Lines from the opening of the material through the line containing "at Nike Bask" must be duplicated word for word. Pictures are not.

**Provided entries**
↓

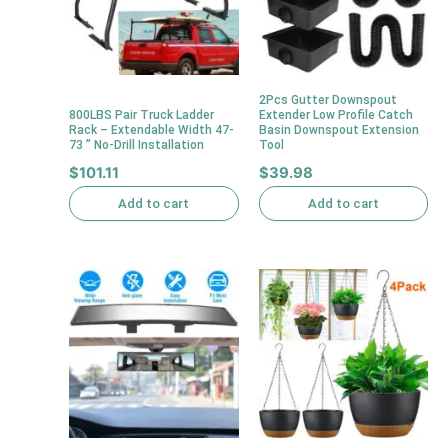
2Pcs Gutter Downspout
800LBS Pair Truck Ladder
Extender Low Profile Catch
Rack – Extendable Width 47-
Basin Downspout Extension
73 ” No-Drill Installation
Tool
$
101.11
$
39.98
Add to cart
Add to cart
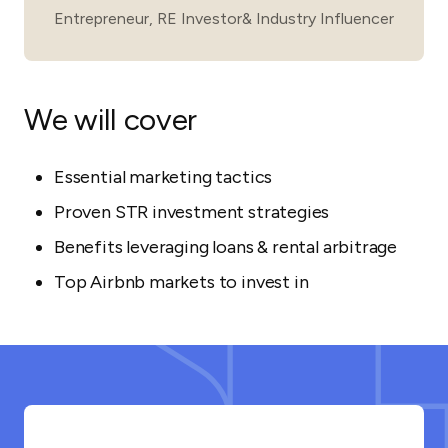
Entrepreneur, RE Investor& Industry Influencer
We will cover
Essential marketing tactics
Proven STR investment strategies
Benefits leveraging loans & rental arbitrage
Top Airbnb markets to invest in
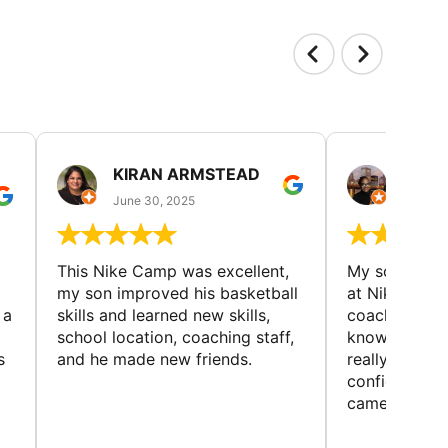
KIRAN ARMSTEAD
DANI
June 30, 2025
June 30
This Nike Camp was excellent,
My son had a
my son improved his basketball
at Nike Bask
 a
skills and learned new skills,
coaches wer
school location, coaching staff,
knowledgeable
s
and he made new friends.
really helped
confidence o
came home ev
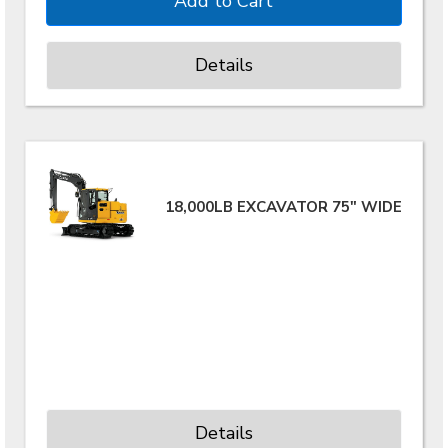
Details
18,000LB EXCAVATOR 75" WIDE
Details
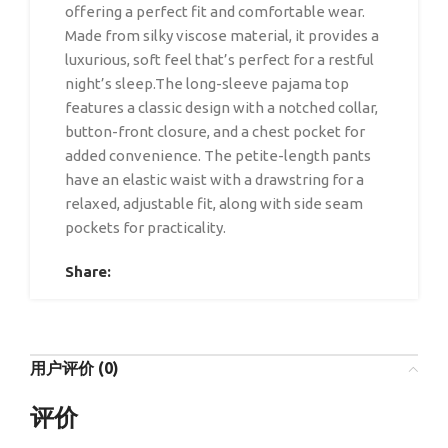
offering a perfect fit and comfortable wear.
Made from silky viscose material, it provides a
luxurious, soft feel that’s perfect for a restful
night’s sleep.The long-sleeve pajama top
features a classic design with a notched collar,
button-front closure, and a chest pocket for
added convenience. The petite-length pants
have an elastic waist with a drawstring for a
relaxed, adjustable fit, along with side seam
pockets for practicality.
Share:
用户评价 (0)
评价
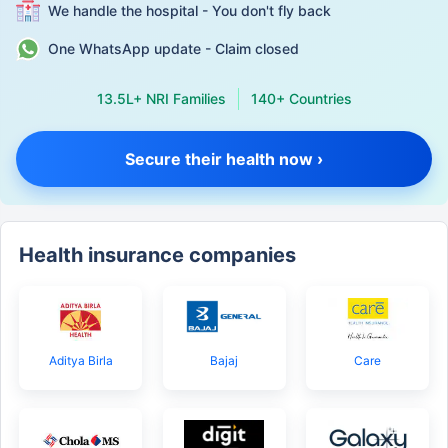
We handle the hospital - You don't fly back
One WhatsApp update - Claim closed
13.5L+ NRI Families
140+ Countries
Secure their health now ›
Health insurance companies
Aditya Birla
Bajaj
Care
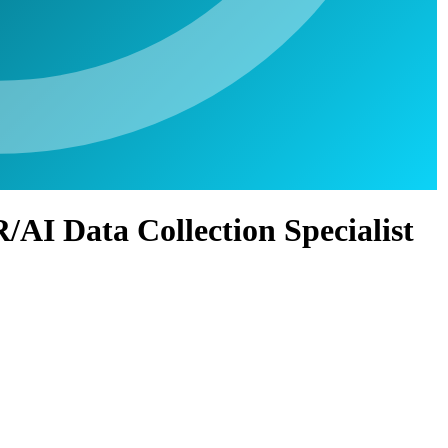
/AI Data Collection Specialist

↑

**Response for this exercise**
2Pcs Gutter Downspout
800LBS Pair Truck Ladder
Extender Low Profile Catch
Rack – Extendable Width 47-
Basin Downspout Extension
73 ” No-Drill Installation
Tool
$
101.11
$
39.98
Add to cart
Add to cart
Entrepreneur, RE Investor& Industry Influencer
We will cover
Essential marketing tactics
Proven STR investment strategies
Benefits leveraging loans & rental arbitrage
Top Airbnb markets to invest in
KIRAN ARMSTEAD
DANI
June 30, 2025
June 30
This Nike Camp was excellent,
My son had a
my son improved his basketball
at Nike Bask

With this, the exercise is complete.